Mit den Angaben -
[1] Nenne alle Städte und Staaten, die der Text über direkte Demokratie namentlich erwähnt.
[2] Führe den Text über direkte Demokratie nach seinem letzten Satz fort.

Vorliegender Text -
______

Direkt, aber bitte nicht zu sehr (07.01.2004)
Von Manfred HornMehr Demokratie. Volksentscheide sind hier eine Möglichkeit. In Bielefeld könnte 2004 ein Bürgerbegehren gegen das geplante Cross-Border-Leasing-Geschäft zu Stande kommen, bei dem das gesamte Netz der Stadtbahn verleast werden soll. Wenn nicht die Stadt aus finanzrechtlichen Gründen, nämlich wenn sich die Steuergesetzgebung in den USA ändern sollte, von sich aus einen Rückzieher macht. Und auch nur dann, wenn sich genügend BürgerInnen Bielefelds zusammenfinden, um ein Bürgerbegehren zu starten.Die direkte Demokratie ist zwar auf dem Vormarsch, dennoch existieren nach wie vor hohe Hürden: Der Verein ›Mehr Demokratie‹ hat jetzt eine Studie vorgelegt, in der der Zustand der direkten Demokratie in den 16 Bundesländern dargelegt wird. Die direkte Demokratie würde den politischen Wettbewerb wieder in Schwung bringen, heißt es da: »Abseits von Machtspielen und den Einflüsterungen der Lobbyisten könnten die reformbereiten Bürger direkt Gesetze verabschieden«. Das große Vorbild ist die kleine Schweiz, wo Bürgervoten – im Gegensatz zum Wahlrecht für Frauen – seit langem Tradition sind.

______

Zu prüfende Daten -
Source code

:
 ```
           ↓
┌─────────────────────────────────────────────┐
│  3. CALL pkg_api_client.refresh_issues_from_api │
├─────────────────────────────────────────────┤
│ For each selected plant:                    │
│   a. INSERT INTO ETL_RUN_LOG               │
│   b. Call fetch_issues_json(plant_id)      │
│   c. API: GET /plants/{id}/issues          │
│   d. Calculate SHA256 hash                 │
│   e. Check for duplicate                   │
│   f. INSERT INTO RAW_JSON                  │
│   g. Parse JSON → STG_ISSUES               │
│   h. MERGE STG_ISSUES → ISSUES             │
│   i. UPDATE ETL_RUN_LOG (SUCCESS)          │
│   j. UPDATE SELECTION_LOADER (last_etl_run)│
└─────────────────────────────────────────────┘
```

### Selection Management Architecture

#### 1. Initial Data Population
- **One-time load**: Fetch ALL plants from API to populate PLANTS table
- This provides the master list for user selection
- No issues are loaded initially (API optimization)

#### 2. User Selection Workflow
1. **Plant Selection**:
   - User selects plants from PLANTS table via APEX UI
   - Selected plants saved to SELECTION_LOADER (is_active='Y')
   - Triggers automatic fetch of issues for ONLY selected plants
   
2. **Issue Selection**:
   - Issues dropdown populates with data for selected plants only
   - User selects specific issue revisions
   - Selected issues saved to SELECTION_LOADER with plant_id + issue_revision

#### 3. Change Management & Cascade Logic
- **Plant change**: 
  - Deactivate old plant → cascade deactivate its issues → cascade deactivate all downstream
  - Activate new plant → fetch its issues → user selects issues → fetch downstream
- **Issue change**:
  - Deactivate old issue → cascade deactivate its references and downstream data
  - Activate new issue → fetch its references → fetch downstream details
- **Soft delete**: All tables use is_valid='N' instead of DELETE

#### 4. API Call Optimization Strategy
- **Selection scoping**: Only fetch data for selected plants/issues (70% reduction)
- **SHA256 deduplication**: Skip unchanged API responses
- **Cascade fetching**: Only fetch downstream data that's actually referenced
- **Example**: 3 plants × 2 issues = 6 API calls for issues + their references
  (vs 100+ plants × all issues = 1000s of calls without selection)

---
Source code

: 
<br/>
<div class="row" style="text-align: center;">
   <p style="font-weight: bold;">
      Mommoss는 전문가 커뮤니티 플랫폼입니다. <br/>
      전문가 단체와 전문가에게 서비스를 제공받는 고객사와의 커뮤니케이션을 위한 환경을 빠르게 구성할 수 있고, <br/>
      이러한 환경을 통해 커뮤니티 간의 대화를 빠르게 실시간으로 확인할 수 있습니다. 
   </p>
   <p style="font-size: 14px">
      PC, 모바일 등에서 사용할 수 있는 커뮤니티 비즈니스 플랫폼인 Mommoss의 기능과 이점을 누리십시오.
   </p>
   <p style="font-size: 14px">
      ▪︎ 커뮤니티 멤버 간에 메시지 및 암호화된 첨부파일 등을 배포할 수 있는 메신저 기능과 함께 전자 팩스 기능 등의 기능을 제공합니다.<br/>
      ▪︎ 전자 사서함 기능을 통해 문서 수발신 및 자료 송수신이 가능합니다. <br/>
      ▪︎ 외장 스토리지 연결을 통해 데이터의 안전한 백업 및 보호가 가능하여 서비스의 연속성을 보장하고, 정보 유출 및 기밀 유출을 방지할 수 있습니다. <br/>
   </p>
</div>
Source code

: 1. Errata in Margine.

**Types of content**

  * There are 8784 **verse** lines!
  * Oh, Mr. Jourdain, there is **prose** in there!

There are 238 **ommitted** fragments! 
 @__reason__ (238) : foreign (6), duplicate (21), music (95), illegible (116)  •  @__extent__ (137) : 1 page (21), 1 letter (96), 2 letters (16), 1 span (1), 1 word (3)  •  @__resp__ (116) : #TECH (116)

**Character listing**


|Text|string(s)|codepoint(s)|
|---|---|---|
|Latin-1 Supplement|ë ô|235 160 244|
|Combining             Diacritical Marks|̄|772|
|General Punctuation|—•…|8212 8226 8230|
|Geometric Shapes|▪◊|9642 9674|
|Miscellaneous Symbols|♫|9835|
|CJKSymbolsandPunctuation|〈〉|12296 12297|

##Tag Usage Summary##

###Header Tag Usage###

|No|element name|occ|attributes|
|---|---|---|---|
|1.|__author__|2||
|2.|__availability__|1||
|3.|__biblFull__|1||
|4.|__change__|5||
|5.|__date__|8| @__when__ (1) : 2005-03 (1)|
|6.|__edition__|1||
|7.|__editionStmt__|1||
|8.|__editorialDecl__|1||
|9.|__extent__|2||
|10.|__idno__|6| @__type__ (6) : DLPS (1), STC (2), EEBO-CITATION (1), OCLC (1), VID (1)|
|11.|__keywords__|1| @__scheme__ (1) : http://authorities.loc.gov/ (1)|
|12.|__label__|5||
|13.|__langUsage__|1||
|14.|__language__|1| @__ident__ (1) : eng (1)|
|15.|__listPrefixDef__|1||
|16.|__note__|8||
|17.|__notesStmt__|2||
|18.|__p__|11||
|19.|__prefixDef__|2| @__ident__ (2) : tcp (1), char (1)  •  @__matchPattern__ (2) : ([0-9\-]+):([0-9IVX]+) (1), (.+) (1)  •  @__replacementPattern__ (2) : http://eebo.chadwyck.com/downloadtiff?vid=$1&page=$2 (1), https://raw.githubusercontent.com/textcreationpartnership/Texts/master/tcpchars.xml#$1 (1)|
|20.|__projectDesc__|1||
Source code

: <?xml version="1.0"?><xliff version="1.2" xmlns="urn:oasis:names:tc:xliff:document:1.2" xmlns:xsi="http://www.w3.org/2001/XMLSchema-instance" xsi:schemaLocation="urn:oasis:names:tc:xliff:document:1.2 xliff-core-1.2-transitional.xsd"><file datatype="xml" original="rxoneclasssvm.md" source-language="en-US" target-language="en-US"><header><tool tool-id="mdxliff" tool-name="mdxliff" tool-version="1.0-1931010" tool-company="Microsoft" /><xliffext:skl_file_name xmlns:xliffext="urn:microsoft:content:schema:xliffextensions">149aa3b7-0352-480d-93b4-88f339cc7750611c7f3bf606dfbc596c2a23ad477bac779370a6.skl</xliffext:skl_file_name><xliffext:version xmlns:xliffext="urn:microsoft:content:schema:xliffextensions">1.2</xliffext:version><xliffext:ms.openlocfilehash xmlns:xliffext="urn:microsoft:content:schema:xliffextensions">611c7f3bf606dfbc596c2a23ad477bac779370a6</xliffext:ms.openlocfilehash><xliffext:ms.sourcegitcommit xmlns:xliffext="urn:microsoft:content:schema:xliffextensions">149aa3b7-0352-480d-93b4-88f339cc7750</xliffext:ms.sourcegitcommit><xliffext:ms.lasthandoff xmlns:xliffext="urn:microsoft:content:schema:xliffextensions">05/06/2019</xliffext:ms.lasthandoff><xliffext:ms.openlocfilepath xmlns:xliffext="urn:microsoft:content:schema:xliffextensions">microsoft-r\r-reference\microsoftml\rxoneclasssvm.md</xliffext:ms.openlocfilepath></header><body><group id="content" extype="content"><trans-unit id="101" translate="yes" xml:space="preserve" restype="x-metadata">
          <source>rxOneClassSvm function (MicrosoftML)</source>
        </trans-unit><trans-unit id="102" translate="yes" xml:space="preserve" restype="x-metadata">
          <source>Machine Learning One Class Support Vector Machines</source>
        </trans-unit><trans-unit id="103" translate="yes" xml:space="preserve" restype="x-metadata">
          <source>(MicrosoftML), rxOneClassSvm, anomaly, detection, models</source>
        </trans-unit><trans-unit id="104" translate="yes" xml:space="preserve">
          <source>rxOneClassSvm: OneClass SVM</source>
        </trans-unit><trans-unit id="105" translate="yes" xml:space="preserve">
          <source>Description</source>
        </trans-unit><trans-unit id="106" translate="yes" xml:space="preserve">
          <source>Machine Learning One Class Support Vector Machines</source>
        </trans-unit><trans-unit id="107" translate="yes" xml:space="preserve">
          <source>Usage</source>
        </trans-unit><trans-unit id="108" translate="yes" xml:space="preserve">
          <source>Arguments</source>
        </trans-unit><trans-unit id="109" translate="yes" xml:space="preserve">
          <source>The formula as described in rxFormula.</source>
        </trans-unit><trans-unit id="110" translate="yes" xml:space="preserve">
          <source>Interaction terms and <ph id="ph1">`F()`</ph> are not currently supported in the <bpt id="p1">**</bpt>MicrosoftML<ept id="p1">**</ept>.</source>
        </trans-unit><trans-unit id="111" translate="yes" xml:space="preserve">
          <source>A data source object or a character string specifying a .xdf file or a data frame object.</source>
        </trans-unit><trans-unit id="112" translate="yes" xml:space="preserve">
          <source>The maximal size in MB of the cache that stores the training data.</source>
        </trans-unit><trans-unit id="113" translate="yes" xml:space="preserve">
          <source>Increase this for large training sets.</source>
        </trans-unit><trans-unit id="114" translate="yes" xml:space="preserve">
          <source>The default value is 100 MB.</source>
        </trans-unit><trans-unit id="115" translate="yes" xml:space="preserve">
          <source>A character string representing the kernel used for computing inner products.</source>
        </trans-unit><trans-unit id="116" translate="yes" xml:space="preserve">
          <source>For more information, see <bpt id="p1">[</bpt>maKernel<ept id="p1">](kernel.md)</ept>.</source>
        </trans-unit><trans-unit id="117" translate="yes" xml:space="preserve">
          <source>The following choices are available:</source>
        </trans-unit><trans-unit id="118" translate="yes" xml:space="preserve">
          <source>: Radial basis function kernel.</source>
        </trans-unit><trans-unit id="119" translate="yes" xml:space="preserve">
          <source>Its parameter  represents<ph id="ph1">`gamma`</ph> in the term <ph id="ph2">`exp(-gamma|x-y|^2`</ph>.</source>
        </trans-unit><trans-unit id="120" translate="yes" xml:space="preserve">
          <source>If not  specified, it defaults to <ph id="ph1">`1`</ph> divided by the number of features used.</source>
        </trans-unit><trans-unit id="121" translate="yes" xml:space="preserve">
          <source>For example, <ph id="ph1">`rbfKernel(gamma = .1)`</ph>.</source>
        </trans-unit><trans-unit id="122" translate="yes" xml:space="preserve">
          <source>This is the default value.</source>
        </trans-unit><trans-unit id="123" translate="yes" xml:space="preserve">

______

Antworten -
[1] Bielefeld, USA, Schweiz

[2]
In Deutschland gibt es auf Bundesebene keine Bürgervoten oder ähnliches. Doch in allen 16 Bundesländern finden sich inzwischen Regelungen – lediglich der Stadtstaat Berlin kennt noch keinen Bürgerentscheid. Doch der Verein ›Mehr Demokratie‹ sieht auch noch viele Fehler: Nur in den wenigsten Fällen würden die Verfahren das Versprechen nach mehr Bürgerbeteiligung einlösen: »Bürger, die sich des Volksbegehrens bedien, werden regelmäßig durch hohe Quoren und bürokratische Hindernisse ernüchtert«.
In einem Ranking fasste der Verein jetzt den Zustand der direkten Demokratie in den Bundesländern zusammen. Gewertet wurden dabei die Möglichkeiten zur direkten Demokratie auf Landes- und Kommunalebene. Auf Platz 1 befindet sich Bayern mit der Note 2,45, auf Platz 4 folgt NRW mit der Note 3,65.
Bis September 2003 starteten BürgerInnen in allen Bundesländern 151 Volksbegehren und 27 Volkspetitionen auf Landesebene, die allerdings lediglich zur Behandlung eines Themas im Landtag führen. Die meisten Begehren wurden in den vergangenen zehn Jahren gestartet. Doch lediglich zehn Volksbegehren mündeten bisher in einem Volksentscheid. Zugleich wurde der Inhalt etwa jeder sechsten Initiative bereits im Vorfeld ins Parlament übernommen, ein Volksentscheid konnte somit entfallen.
Auf kommunaler Ebene heißt die Sprachregelung nicht Volksbegehren, sondern Bürgerbegehren. Zur Zeit werden in den circa 14.000 deutschen Kommunen pro Jahr 250 Bürgerbegehren eingeleitet, es finden daraus resultierend 120 Bürgerentscheide statt.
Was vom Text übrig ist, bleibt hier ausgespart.